(EXTRACTED DATA begins)
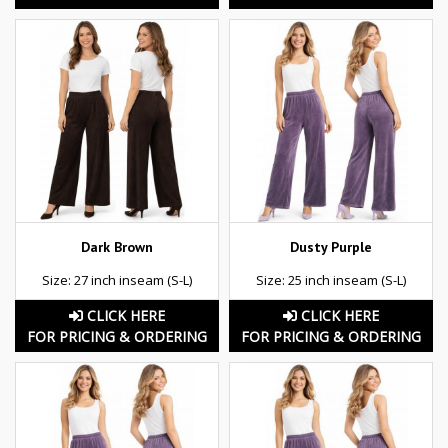
Dark Brown
Dusty Purple
Size: 27 inch inseam (S-L)
Size: 25 inch inseam (S-L)
CLICK HERE
CLICK HERE
FOR PRICING & ORDERING
FOR PRICING & ORDERING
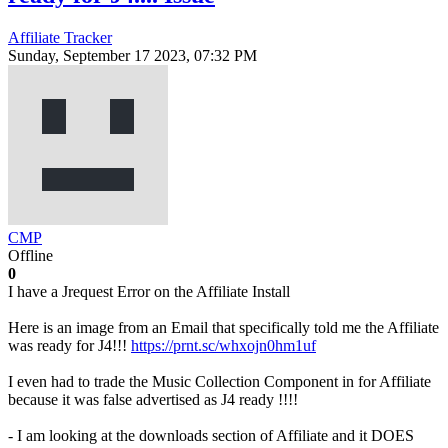
Affiliate Tracker
Sunday, September 17 2023, 07:32 PM
CMP
Offline
0
I have a Jrequest Error on the Affiliate Install
Here is an image from an Email that specifically told me the Affiliate
was ready for J4!!!
https://prnt.sc/whxojn0hm1uf
I even had to trade the Music Collection Component in for Affiliate
because it was false advertised as J4 ready !!!!
- I am looking at the downloads section of Affiliate and it DOES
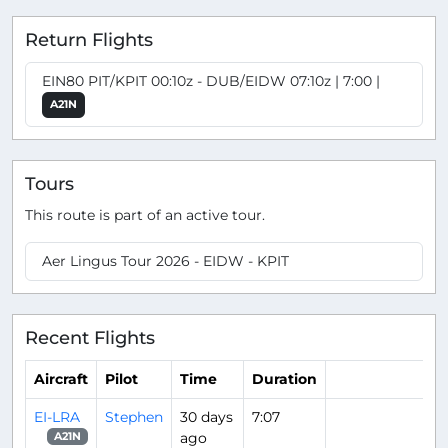
Return Flights
EIN80 PIT/KPIT 00:10z - DUB/EIDW 07:10z | 7:00 |
A21N
Tours
This route is part of an active tour.
Aer Lingus Tour 2026 - EIDW - KPIT
Recent Flights
Aircraft
Pilot
Time
Duration
EI-LRA
Stephen
30 days
7:07
ago
A21N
(EXTRACTED DATA ends)
Please reproduce the text of every item above word for word, line by line, and leave the pictures out of your answer.

Dark Brown
Dusty Purple
Size: 27 inch inseam (S-L)
Size: 25 inch inseam (S-L)
CLICK HERE
CLICK HERE
FOR PRICING & ORDERING
FOR PRICING & ORDERING
Affiliate Tracker
Sunday, September 17 2023, 07:32 PM
CMP
Offline
0
I have a Jrequest Error on the Affiliate Install
Here is an image from an Email that specifically told me the Affiliate
was ready for J4!!!
https://prnt.sc/whxojn0hm1uf
I even had to trade the Music Collection Component in for Affiliate
because it was false advertised as J4 ready !!!!
- I am looking at the downloads section of Affiliate and it DOES
Return Flights
EIN80 PIT/KPIT 00:10z - DUB/EIDW 07:10z | 7:00 |
A21N
Tours
This route is part of an active tour.
Aer Lingus Tour 2026 - EIDW - KPIT
Recent Flights
Aircraft
Pilot
Time
Duration
EI-LRA
Stephen
30 days
7:07
ago
A21N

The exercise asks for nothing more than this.